Agradecimentos: M.A.

quarta-feira, dezembro 03, 2008

Rampas: ressalto admissível?

Pode haver um ressalto de 2cm entre a plataforma horizontal da rampa e o seu plano inclinado?


Nos termos do n.º 2.5.5, a plataforma horizontal de descanso exigida no topo e na base de cada lanço de rampa deve considerar-se como parte integrante da rampa.

Qualquer desnível que exista entre o plano inclinado e qualquer uma das plataformas horizontais de descanso deve, por isso, ser contabilizado na altura vencida pela rampa (cf. n.ºs 2.5.1 e 2.5.2).

E sendo assim, uma vez que a inclinação da rampa é calculada com base na altura total vencida pela rampa, não é possível “poupar espaço de rampa” vencendo parte dessa altura com ressaltos verticais.

Omitir a existência desse ressalto nas peças desenhadas pode induzir em erro a entidade licenciadora, pelo que se deve apresentar sempre um corte longitudinal da rampa (pelo menos no plano de acessibilidades), e não apenas menção das cotas altimétricas.

Deve recordar-se, ainda, que este é um ponto em que pode perfeitamente aplicar-se o disposto no n.º 4.8.1: “as mudanças de nível abruptas devem ser evitadas”.


Para além das normas, o bom senso…

A existência de um ressalto de 2cm no início ou no final de um lanço de rampa tornaria essa rampa muito pouco funcional e, pior, propícia a quedas. Não é, sem dúvida, uma boa prática, e como vimos acima não permite poupar espaço.

Desaconselhável a todos os títulos, portanto, podendo até ser considerar-se como prática contrária ao disposto no artigo 15.º do Regulamento Geral das Edificações Urbanas (RGEU), onde se refere que “todas as edificações (…) deverão ser construídas com perfeita observância das melhores normas da arte de construir e com todos os requisitos necessários para que lhes fiquem asseguradas, de modo duradouro, as condições de segurança (…) mais adequadas à sua utilização (…)”.


PHG
2DEZ08

Caixas Multibanco na Via Pública

Uma caixa Multibanco aberta para a via pública tem de cumprir as normas do DL 163/2006?


Sim.

O DL 163/2006 abrange as caixas Multibanco. No seu artigo 2.º (âmbito de aplicação), n.º 2, alínea h), refere os “bancos e respectivas caixas Multibanco”.


No exterior também?

Note-se que não é feita, no âmbito de aplicação, nenhuma distinção entre as caixas Multibanco operáveis a partir do interior do edifício, ou do seu exterior. Deve presumir-se, por isso, que ambas estão abrangidas.

## DADOS FORNECIDOS

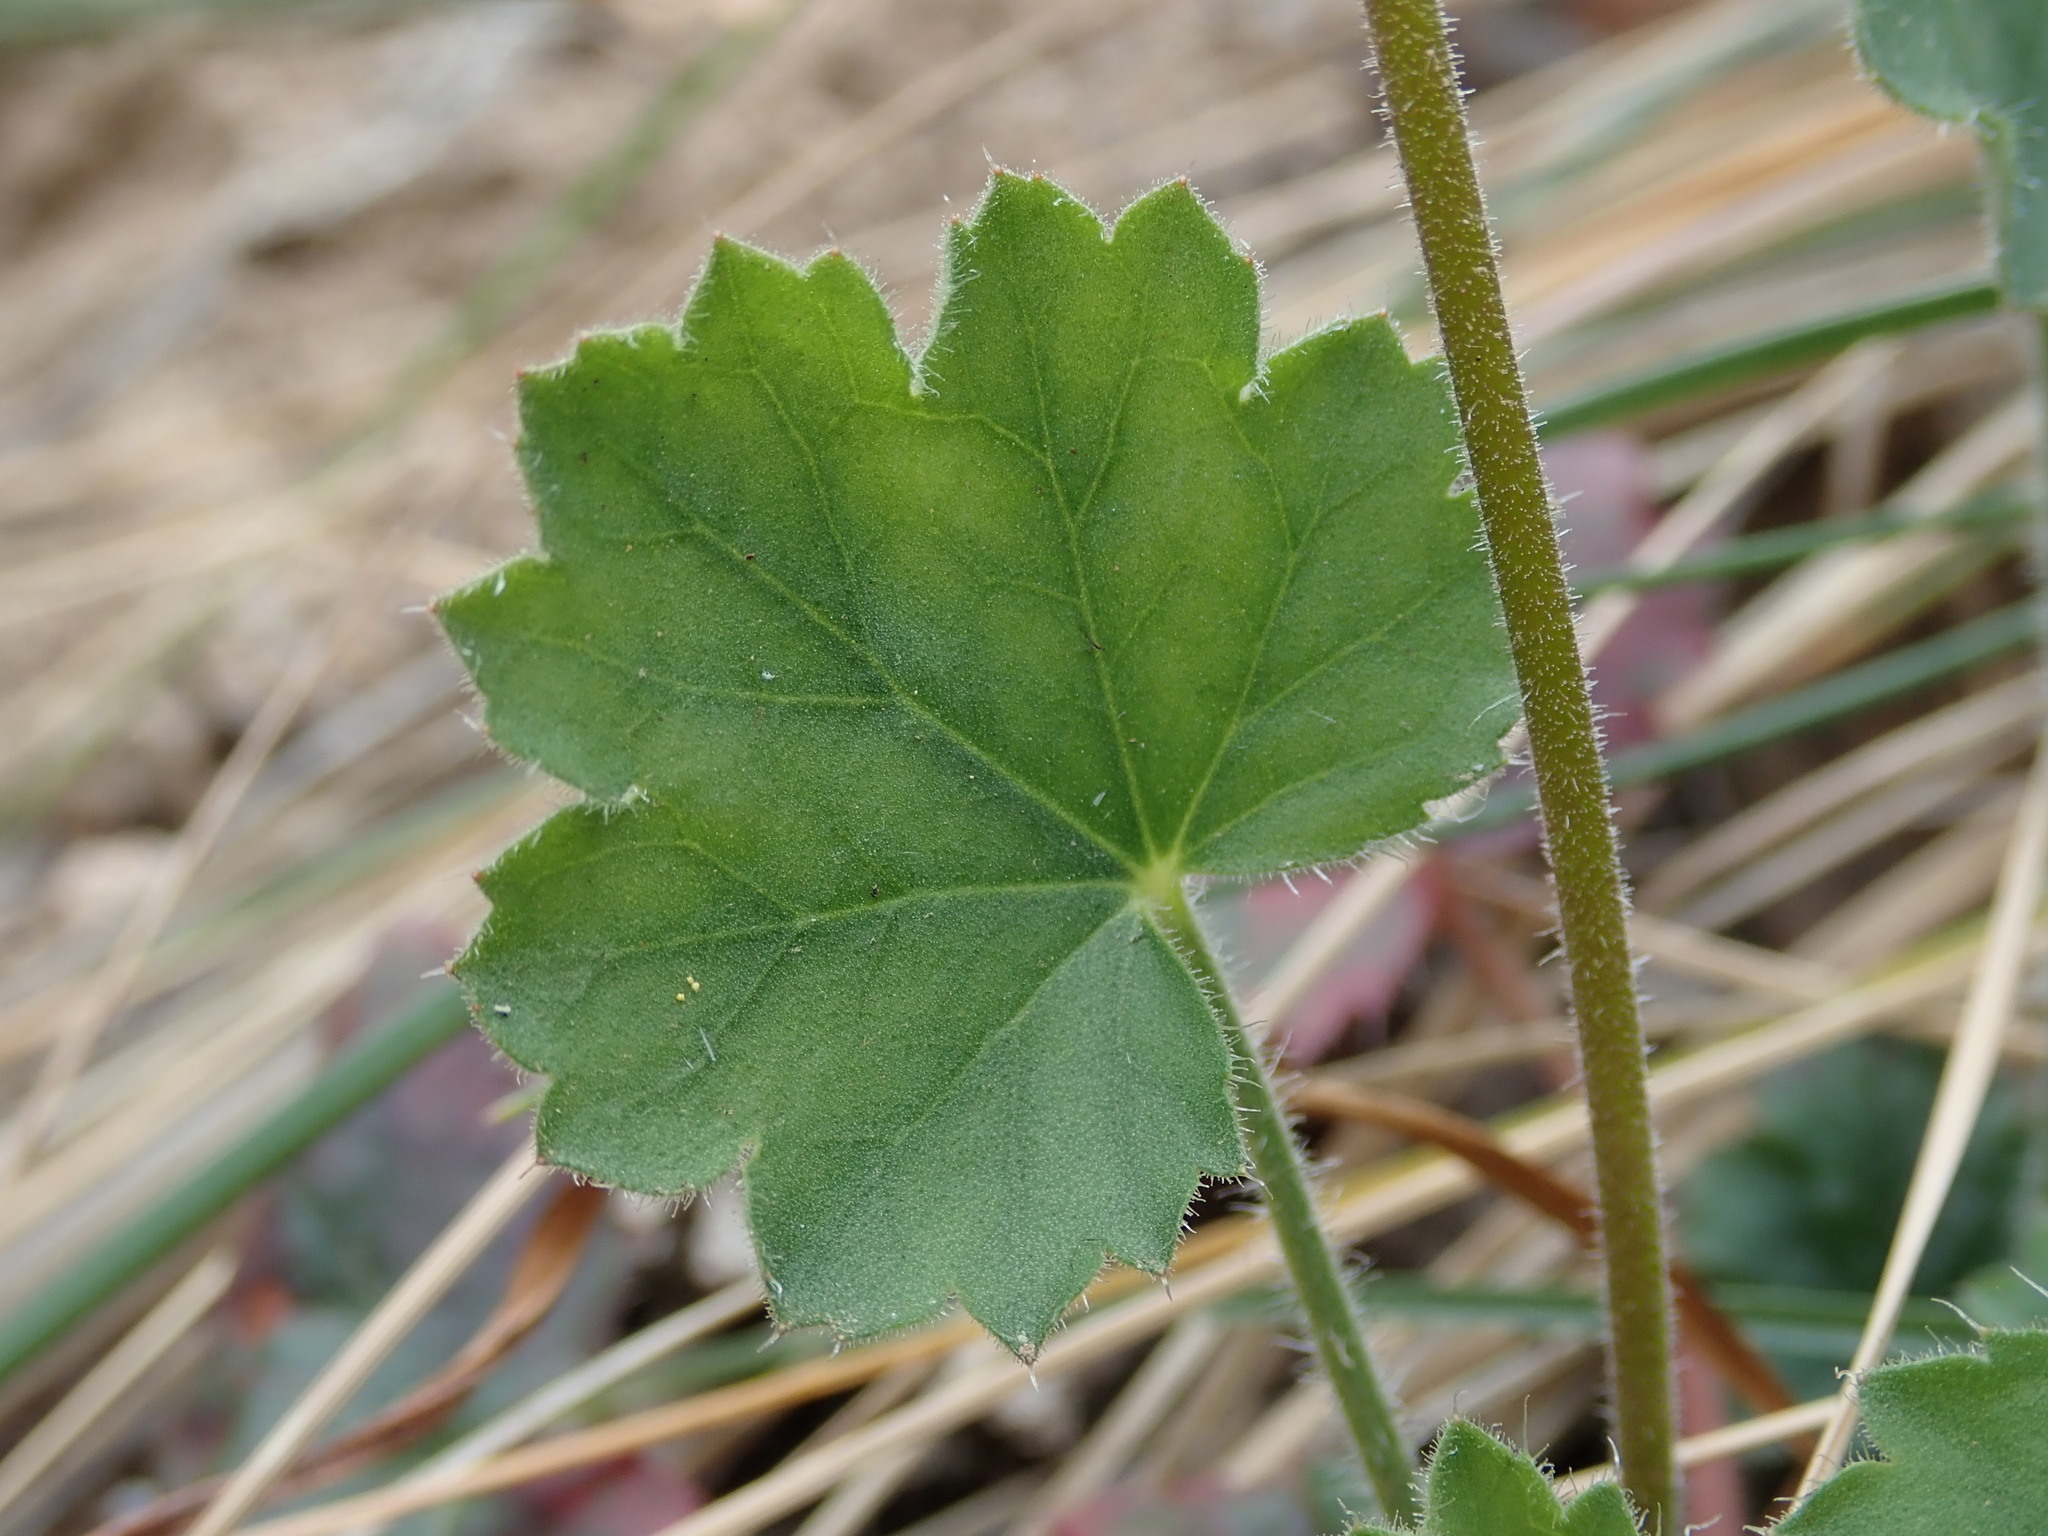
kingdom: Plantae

## O QUE SE PEDE
a) Responda com base no texto sobre acessibilidades:
(i) Segundo o n.º 2.5.5, como deve considerar-se a plataforma horizontal de descanso no topo e na base de cada lanço de rampa?
(ii) Que peça se deve apresentar sempre, além da menção das cotas altimétricas?
(iii) Em que artigo, número e alínea do DL 163/2006 são referidas as caixas Multibanco?
b) Porque é que, segundo o texto sobre acessibilidades, não é possível "poupar espaço de rampa" vencendo parte da altura com ressaltos verticais? Responda em uma a três frases.
c) Escreva a continuação do texto sobre acessibilidades a partir da última frase apresentada.

## PROBLEMAS RESOLVIDOS
a)
(i) Como parte integrante da rampa.
(ii) Um corte longitudinal da rampa, pelo menos no plano de acessibilidades.
(iii) No artigo 2.º, n.º 2, alínea h).

b) Qualquer desnível entre o plano inclinado e as plataformas horizontais de descanso conta na altura vencida pela rampa, porque essas plataformas fazem parte dela. Como a inclinação da rampa é calculada com base na altura total vencida, um ressalto vertical não reduz o comprimento de rampa necessário.

c)
O facto de a secção 2.11 (onde se estabelecem as exigências relativas aos equipamentos de auto-atendimento) estar integrada no capítulo 2 (edifícios e estabelecimentos em geral) não torna estas normas menos aplicáveis a uma caixa Multibanco operável a partir da via pública.

Basta notar que estes equipamentos estão instalados em edifícios, e que as normas não distinguem entre equipamentos operáveis a partir do interior ou do exterior do edifício.


Só nos bancos?

A dúvida seguinte é suscitada pelo uso da expressão “bancos e respectivas caixas”.

Deve depreender-se que só as caixas localizadas em agências bancárias é que estão abrangidas, ou pelo contrário devem considerar-se abrangidas todas as caixas, independentemente da sua localização?

Por exemplo, as caixas Multibanco existentes nas instalações de uma companhia de seguros, também devem ser acessíveis?

Nada indica que o legislador pretendesse limitar aos bancos essa obrigação. Deve referir-se, a este propósito, o disposto na Lei n.º 46/2006, que classifica como práticas discriminatórias “a recusa de fornecimento ou o impedimento de fruição de bens e serviços” e “o impedimento ou a limitação ao acesso e exercício normal de uma actividade económica” (cf. artigo 4.º, alíneas a) e b) da referida lei).

A expressão “bancos e respectivas caixas” pode (e deve), nesses termos, ser entendida num sentido mais abrangente, i.e., como integrando os bancos e os equipamentos através dos quais os seus serviços são prestados, independentemente de estes se encontrarem instalados no espaço físico da agência bancária ou noutros espaços físicos.

Deve entender-se, por isso, que não são apenas as caixas localizadas em agências bancárias que estão abrangidas, mas todas as caixas Multibanco instaladas em edifícios.


Que normas se aplicam?

As caixas Multibanco são consideradas equipamentos de auto-atendimento”. As exigências aplicáveis constam da Secção 2.11 das normas técnicas do DL 163/2006.

Nos termos do n.º 2.11.1, “nos locais em que forem previstos equipamentos de auto-atendimento, pelo menos um equipamento para cada tipo de serviço” deve cumprir essas exigências.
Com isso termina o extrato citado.